> **Verilen Metin**
# # # # # # #

Makedonya bölgesinin başkenti konumundaki Osmanlı ülkesi Selanik'te gelişen sana­yinin ortaya çıkardığı sanayi işçilerinin sınıf mücadelesi ve mücadeleye sınıfsal rengi veren Bulgar Sosyalist ekolünün etkisi ortadadır. Böylesi bir gelişmenin, SINIF müca­delesinin kıvamı bakımından önemli bir örnek teşkil ettiği kabul edilmelidir.

 

1920'ler

 

"1927 nüfus sayımına göre, Türkiye'nin nüfusu 13,5 milyon ve bunun sadece 3 milyo­na şehirlerde yaşamaktadır. Yani cumhuriyet bir tarım ülkesidir. Şehir nüfusunun üçte biri İstanbul'da oturuyor. Nüfus yoğunluğunun çok olduğu ikinci il İzmir ve nüfusu 150 bin. Ankara ve Adana 70 binlerde seyrediyor. Bu dört ilin dışında, 40 binin üstünde dört il daha var, o kadar. Tek başına bu gösterge, ülkenin tarım ülkesi olduğunu gös­termeye yeterli."(işçi Sendika Tarih, ilhan Akalın, Öteki Yayınları 1995, s.63)

Kırsal alandaki 10 milyon insan 40 bin köyde yaşıyor. Nüfusu 400'ün üzerindeki köy sayısı yüzler mertebesinde. Tarım, dededen kalma usullerle ve insan gücüne eklenen çift hayvanlarıyla yapılıyor. Üretim aynı zamanda pazar için değil genellikle kendi tüketimi içindir. İhtiyacından kısarak artırdığı bir parça ürününü kasaba pazarında satarak üretemediği tuz, gaz, bez benzeri ihtiyaçlarını karşılar.

# # # # # # #

> **Görev A**
Verilen metinde adı geçen şehirleri metindeki geçiş sırasıyla listeleyin.
> **Görev B**
Verilen metne dayanarak şu soruları yanıtlayın:
(i) 1927 nüfus sayımına göre Türkiye'nin nüfusu kaç kişidir?
(ii) Nüfus yoğunluğunun en fazla olduğu ikinci il olan İzmir'in nüfusu kaçtır?
(iii) Kırsal alandaki 10 milyon insan kaç köyde yaşamaktadır?
> **Görev C**
Verilen metnin "Makedonya bölgesinin başkenti" ile "ettiği kabul edilmelidir." arasındaki bölümünü, bu ifadeler de dahil olmak üzere, kelimesi kelimesine aktarın.

# # # # # # #

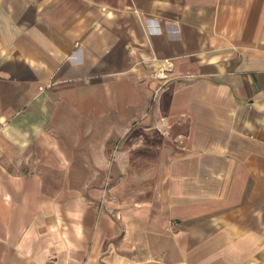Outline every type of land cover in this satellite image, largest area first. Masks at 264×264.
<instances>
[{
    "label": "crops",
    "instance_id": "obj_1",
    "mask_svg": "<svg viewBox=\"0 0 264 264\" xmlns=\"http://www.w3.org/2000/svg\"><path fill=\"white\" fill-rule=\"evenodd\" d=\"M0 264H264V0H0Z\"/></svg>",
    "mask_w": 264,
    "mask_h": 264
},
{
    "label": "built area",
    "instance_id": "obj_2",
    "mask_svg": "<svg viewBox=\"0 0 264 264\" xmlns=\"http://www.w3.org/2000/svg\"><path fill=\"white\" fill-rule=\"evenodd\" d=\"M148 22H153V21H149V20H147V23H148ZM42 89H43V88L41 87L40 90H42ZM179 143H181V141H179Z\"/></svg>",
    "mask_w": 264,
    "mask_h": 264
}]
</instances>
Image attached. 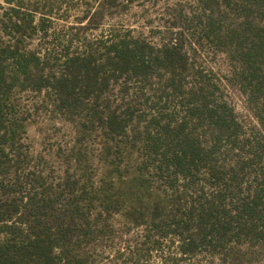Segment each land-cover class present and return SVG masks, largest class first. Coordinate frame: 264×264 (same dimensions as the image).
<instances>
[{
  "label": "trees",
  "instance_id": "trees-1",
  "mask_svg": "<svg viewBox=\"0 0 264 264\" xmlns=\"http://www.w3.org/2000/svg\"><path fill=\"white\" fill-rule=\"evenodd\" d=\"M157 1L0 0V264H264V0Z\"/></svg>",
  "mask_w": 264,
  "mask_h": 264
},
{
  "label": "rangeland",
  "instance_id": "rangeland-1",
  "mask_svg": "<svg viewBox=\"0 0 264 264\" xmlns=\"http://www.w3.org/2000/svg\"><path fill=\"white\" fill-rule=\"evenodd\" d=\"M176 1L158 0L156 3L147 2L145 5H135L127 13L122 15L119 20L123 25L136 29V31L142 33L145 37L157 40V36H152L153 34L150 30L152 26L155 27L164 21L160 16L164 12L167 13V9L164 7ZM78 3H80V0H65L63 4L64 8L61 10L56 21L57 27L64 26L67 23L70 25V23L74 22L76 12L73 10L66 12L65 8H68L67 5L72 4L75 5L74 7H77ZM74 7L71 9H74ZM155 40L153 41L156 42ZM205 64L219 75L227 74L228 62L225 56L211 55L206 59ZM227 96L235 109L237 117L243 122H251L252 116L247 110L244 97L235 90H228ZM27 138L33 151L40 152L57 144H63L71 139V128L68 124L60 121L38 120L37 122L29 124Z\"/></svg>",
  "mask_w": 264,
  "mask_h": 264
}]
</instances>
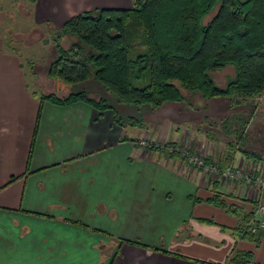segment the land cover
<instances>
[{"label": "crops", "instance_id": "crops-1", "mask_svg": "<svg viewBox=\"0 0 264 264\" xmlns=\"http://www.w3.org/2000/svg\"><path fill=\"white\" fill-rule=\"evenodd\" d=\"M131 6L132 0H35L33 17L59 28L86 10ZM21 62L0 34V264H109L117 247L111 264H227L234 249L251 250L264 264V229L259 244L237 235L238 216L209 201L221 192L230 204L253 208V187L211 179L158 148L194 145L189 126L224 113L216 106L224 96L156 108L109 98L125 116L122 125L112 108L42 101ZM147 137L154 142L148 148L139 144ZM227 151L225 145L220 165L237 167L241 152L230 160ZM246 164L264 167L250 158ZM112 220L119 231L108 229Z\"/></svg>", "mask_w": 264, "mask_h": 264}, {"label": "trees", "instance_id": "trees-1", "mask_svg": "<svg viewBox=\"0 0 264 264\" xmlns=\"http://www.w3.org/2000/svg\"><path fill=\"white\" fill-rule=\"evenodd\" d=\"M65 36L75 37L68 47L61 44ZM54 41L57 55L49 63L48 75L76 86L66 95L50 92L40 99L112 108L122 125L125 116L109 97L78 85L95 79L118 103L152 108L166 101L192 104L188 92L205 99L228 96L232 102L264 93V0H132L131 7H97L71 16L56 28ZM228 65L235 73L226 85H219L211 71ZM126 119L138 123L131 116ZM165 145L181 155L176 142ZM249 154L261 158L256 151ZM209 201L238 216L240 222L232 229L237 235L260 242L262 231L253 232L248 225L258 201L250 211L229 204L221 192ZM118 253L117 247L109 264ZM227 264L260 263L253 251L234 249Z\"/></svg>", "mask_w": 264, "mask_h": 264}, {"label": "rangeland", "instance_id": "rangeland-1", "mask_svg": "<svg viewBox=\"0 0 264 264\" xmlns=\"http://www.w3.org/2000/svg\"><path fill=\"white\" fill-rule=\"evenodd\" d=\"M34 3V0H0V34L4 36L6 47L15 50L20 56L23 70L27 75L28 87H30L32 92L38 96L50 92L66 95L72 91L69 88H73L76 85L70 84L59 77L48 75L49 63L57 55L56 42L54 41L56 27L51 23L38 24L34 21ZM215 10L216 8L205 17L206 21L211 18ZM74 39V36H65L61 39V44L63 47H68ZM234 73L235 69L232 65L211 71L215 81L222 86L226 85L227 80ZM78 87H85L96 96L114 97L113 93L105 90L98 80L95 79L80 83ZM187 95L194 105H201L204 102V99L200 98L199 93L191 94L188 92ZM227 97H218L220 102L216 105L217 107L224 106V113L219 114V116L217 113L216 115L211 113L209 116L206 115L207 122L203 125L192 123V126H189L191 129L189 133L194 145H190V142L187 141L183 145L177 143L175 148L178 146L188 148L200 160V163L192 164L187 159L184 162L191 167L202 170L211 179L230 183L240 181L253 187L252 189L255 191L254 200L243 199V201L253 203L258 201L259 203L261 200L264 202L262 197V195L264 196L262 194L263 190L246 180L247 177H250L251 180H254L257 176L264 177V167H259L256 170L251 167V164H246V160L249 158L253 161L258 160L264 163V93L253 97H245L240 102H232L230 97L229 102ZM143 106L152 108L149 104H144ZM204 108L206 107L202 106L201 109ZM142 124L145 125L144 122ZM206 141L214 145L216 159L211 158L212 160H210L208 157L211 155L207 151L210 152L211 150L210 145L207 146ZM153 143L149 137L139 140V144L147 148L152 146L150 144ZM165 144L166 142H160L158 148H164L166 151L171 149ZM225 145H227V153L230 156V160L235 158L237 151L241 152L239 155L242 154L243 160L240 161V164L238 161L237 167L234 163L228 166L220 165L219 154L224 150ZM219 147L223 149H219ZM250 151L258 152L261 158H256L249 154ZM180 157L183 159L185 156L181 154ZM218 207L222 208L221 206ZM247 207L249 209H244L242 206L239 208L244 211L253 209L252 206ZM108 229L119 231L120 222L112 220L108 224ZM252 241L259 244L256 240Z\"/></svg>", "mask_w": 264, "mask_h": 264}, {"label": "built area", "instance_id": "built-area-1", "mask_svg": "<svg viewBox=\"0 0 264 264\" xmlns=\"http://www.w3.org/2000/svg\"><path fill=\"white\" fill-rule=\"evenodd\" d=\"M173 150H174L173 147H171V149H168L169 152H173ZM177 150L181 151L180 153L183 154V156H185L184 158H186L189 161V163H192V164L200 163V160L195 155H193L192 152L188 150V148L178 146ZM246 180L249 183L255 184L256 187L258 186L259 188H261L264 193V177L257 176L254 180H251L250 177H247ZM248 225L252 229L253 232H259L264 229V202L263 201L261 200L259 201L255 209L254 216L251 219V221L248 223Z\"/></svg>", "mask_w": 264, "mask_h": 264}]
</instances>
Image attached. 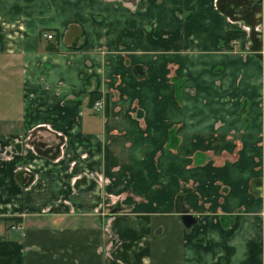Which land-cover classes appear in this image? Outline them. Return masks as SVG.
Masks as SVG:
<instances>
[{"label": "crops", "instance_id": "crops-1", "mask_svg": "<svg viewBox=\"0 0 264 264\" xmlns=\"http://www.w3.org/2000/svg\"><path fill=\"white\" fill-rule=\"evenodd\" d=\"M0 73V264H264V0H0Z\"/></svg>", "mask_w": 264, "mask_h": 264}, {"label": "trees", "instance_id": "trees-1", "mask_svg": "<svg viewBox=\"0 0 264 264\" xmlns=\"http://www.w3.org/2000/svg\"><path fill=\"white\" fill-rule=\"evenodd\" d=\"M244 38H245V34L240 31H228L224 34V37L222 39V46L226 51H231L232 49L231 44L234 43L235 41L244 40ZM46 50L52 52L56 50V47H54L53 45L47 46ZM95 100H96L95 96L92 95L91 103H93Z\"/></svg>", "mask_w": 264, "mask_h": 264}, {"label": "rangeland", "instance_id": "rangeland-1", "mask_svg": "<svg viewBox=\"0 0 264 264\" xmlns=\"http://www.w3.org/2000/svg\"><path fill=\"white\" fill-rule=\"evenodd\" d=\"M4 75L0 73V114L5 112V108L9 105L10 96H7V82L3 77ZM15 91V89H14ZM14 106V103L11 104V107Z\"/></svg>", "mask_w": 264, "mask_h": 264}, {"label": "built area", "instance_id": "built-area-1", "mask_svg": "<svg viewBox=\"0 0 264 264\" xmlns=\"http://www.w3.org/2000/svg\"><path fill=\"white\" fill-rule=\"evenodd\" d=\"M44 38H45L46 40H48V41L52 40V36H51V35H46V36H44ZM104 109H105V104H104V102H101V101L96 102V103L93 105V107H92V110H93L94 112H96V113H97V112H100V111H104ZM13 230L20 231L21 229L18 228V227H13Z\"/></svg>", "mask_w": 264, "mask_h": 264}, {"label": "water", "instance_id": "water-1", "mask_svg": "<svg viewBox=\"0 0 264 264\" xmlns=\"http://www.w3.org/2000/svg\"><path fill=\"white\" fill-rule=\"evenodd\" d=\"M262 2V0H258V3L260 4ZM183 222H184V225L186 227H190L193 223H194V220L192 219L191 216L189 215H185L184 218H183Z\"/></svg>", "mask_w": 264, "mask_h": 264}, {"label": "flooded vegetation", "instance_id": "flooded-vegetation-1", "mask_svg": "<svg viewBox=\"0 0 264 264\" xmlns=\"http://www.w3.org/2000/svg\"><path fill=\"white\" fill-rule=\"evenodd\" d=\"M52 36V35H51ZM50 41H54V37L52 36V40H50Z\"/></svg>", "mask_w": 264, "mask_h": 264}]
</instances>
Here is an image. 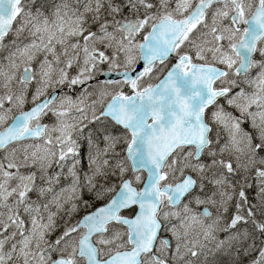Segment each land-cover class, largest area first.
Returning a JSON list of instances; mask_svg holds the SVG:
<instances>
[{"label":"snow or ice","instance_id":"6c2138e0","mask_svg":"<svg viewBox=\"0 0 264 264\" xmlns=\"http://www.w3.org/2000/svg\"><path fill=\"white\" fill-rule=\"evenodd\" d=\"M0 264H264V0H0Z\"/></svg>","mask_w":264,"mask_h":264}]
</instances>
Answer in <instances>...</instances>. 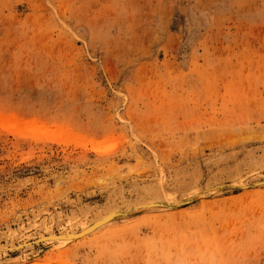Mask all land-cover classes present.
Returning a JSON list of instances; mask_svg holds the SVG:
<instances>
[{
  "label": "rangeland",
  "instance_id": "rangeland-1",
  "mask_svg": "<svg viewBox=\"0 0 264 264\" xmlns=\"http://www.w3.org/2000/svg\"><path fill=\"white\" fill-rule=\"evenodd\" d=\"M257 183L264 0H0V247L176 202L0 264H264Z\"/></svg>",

# # # # # # #

> **Yanıt A**
Selanik, İstanbul, İzmir, Ankara, Adana

> **Yanıt B**
(i) 13,5 milyon
(ii) 150 bin
(iii) 40 bin köyde

> **Yanıt C**
Makedonya bölgesinin başkenti konumundaki Osmanlı ülkesi Selanik'te gelişen sana­yinin ortaya çıkardığı sanayi işçilerinin sınıf mücadelesi ve mücadeleye sınıfsal rengi veren Bulgar Sosyalist ekolünün etkisi ortadadır. Böylesi bir gelişmenin, SINIF müca­delesinin kıvamı bakımından önemli bir örnek teşkil ettiği kabul edilmelidir.